Our vendors: Antoine Desrochers (L’Itinéraire, Montréal, Québec)

By Laurent Soumis, L’Itinéraire

Antoine comes from L’Épiphanie, a small town in Lanaudière, which is northwest of Montreal. He is the sixth in a family of eight children. He married at the age of 18 and worked for several years as a furniture fitter when Meubles Concordia first went into business. “There were only a few employees. I could do everyone’s work,” Antoine says, “but no one could do mine.”

In 1984, his divorce was a breaking point in the well-established career of a model employee. “I was severely depressed and descended into the dark hole of drug and alcohol use,” Antoine confides. This dark period in his life lasted two years before he started to come out of it. “I wasn’t a real traveller. I just didn’t have a permanent home. I lived with family or friends without being on the street.”

Antoine felt that he needed to get away from the town and escape to the countryside, “in order to get away from the temptations and the dealers.” He finally met another woman with five children, which he went on to take care of. “I replaced their father who was not worth much. Maybe I wasn’t worth much either,” Antoine says, “but I loved them and took care of them.” A little while later, Antoine experienced some health problems and had to be hospitalised. Being absent from everyday life so often as a result of this meant that, as he phrases it, “life went off track”.

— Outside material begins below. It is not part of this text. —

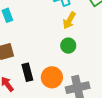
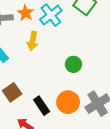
yellow arrow: (69, 20) -> (33, 41), moved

Photo by Alexandra Guellil

Today, Antoine talks candidly about how far he has come and he speaks about this with a certain level of pride. He stopped drinking alcohol ten years ago and it is two years since he bade farewell to hard drugs. He first heard about L’Itinéraire (a community group which helps marginalised people) through a friend and saw it as an opportunity to earn some extra money. “In the beginning, I was not serious about it. I arrived at my designated selling point and after only three quarters of an hour I felt like I had been there a long time,” he says. “Now, I have been taking it seriously for five months.”

Antoine’s new attitude is helping him. “It stops me feeling isolated. I like the general public a lot. And I find it easy to say ‘hello’ and ‘have a nice day’.” Antoine’s customers appreciate him, to the extent that some of his customers have even offered him part time jobs. “I would like to be able to buy myself a computer so that I can go on the internet and research things that interest me,” he says, when considering the benefits of entering employment.

“I would personally like to thank all those who have put the smile back on my face and brought me back to life,” Antoine says. “I would like to say thank you for encouraging me.”